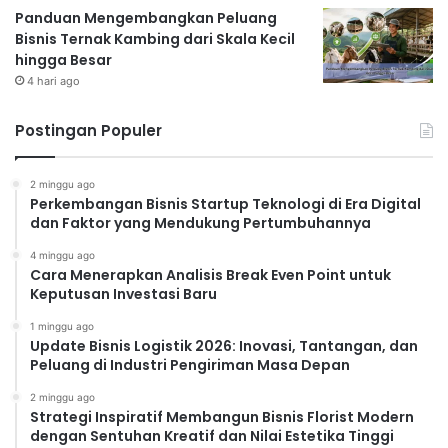
Panduan Mengembangkan Peluang
Bisnis Ternak Kambing dari Skala Kecil
hingga Besar
4 hari ago
Postingan Populer
2 minggu ago
Perkembangan Bisnis Startup Teknologi di Era Digital
dan Faktor yang Mendukung Pertumbuhannya
4 minggu ago
Cara Menerapkan Analisis Break Even Point untuk
Keputusan Investasi Baru
1 minggu ago
Update Bisnis Logistik 2026: Inovasi, Tantangan, dan
Peluang di Industri Pengiriman Masa Depan
2 minggu ago
Strategi Inspiratif Membangun Bisnis Florist Modern
dengan Sentuhan Kreatif dan Nilai Estetika Tinggi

**WHAT IS BEING ASKED:**
Please reproduce every line of text in the material above, word for word and in the same order, leaving the pictures out of your answer.

**REPLY:**
Panduan Mengembangkan Peluang
Bisnis Ternak Kambing dari Skala Kecil
hingga Besar
4 hari ago
Postingan Populer
2 minggu ago
Perkembangan Bisnis Startup Teknologi di Era Digital
dan Faktor yang Mendukung Pertumbuhannya
4 minggu ago
Cara Menerapkan Analisis Break Even Point untuk
Keputusan Investasi Baru
1 minggu ago
Update Bisnis Logistik 2026: Inovasi, Tantangan, dan
Peluang di Industri Pengiriman Masa Depan
2 minggu ago
Strategi Inspiratif Membangun Bisnis Florist Modern
dengan Sentuhan Kreatif dan Nilai Estetika Tinggi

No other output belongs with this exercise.